Alors que le Conseil constitutionnel impose l’intervention du juge des libertés et de la détention dans le cas de toute hospitalisation sous contrainte, celui-ci n’intervient que quinze jours après son commencement, puis tous les six mois. Dès lors nous étonnons-nous du fait que le Gouvernement n’aille pas au bout de la logique qu’il semble suivre, car, si la période d’observation peut s’apparenter à une garde à vue, le patient n’en reste pas moins privé de tous ses droits fondamentaux et par là même soustrait au contrôle de l’autorité judiciaire.

Si nous saluons l’intervention du juge des libertés et de la détention dans ce domaine, nous sommes convaincus que c’est dès le début de la période d’observation qu’il doit pouvoir statuer sur le bien-fondé de l’hospitalisation sous contrainte. Combien d’individus en effet se retrouveront enfermés de force, sans justification réelle, du fait de la seule pression subie par certains fonctionnaires, victimes de la paranoïa ambiante ?

La probabilité est forte que, en raison de la situation actuelle de notre système judiciaire, de ses manques – déjà considérables – de moyens et de son engorgement, la décision de maintenir un patient au sein d’une unité de soins psychiatriques soit dépourvue de tout examen approfondi et que le juge, faute de moyens supplémentaires et de compétences sur les maladies mentales, se fonde sur l’avis d’experts médicaux débordés. Pis, le magistrat pourra être tenté de suivre aveuglément l’injonction administrative.

Cette logique de soins forcés fait apparaître l’hospitalisation complète comme une sanction, et non plus comme un rouage de la chaîne de soins.

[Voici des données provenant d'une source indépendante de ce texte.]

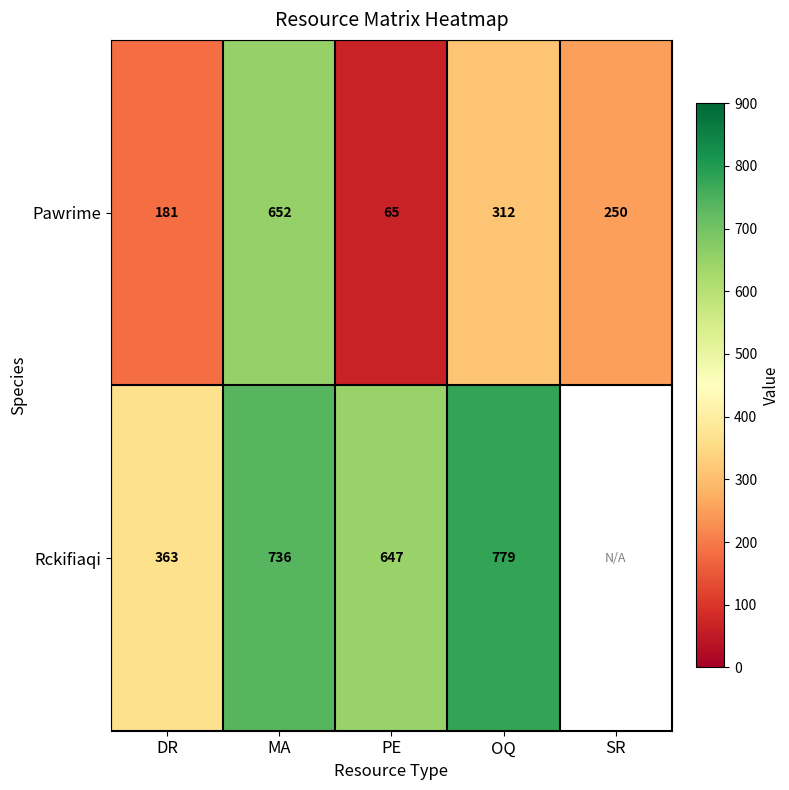

At which label is Pawrime closest to 358?

OQ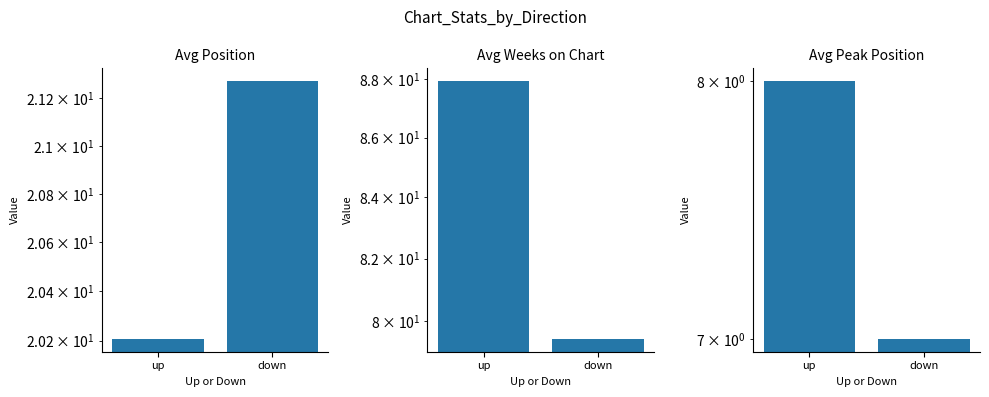

How many categories are shown in the chart?

2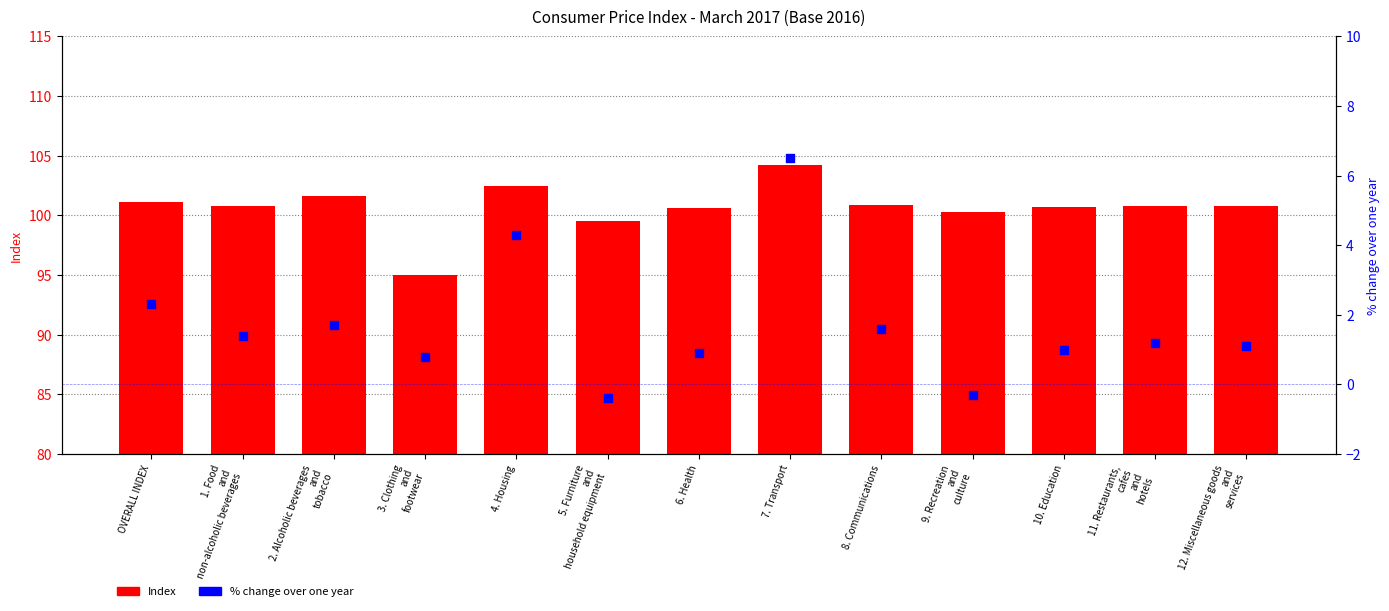

At how many categories does at least one series exceed 100?

11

Il est clair à nos yeux que la « politique de soins » – s’il en est vraiment une dans ce texte – que veut nous faire adopter le Gouvernement est bien plus sécuritaire que sanitaire. Elle entre également en totale contradiction avec la jurisprudence de la Cour européenne des droits de l’homme. Celle-ci stipule en effet que, « si la privation de liberté n’est pas justifiée par l’aliénation, elle est alors arbitraire » et que « l’internement ne peut se prolonger sans la persistance d’un trouble mental médicalement constaté ».

Depuis quand nos préfets disposent-ils d’une formation médicale les rendant aptes à juger de l’état pathologique de personnes atteintes de troubles psychiatriques ?

L’autre point majeur de cet article est la possibilité de contraindre une personne à se soigner à son domicile et sans son consentement. Non seulement ce texte remet en cause le principe même du secret médical en plaçant le malade, contre sa volonté, sous l’autorité de ses proches, mais il ne précise en aucune manière quelle responsabilité incombe, dans la surveillance du malade, aux personnes vivant à son domicile.

Enfin, il ne faut pas oublier que l’hospitalisation forcée est une mesure d’une grande violence. Cette violence vient s’ajouter à la souffrance des personnes atteintes de troubles mentaux qui sont, comme l’explique M. Lecerf dans son rapport, bien plus souvent victimes qu’auteurs d’actes de violence, qu’il s’agisse de violences qu’elles exercent sur elles-mêmes ou de violences subies. Les personnes atteintes de troubles mentaux sont douze fois plus victimes d’agressions physiques et cent trente fois plus victimes de vols que la population générale et leur espérance de vie est plus courte. L’Inspection générale des affaires sociales rappelle, dans un rapport de 2005, que seuls 2, 7 % des actes violents sont commis par des personnes souffrant de troubles psychiatriques.

Cette loi sur la psychiatrie est l’indice d’un État qui préfère punir que guérir, comme l’explique si bien le docteur Daniel Zagury, psychiatre, médecin-chef au centre psychiatrique du Bois-de-Bondy et expert auprès des tribunaux. Parce que nous refusons cette logique répressive et sécuritaire, nous ne voterons pas cet article.